- **Task brief**:
A faithful copy of the entries is required, with no images in it.

Start of Material for this task

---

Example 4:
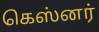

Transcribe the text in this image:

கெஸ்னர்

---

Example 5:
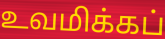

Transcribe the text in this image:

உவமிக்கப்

End of Material for this task

- **Response box**:
---

Example 4:

Transcribe the text in this image:

கெஸ்னர்

---

Example 5:

Transcribe the text in this image:

உவமிக்கப்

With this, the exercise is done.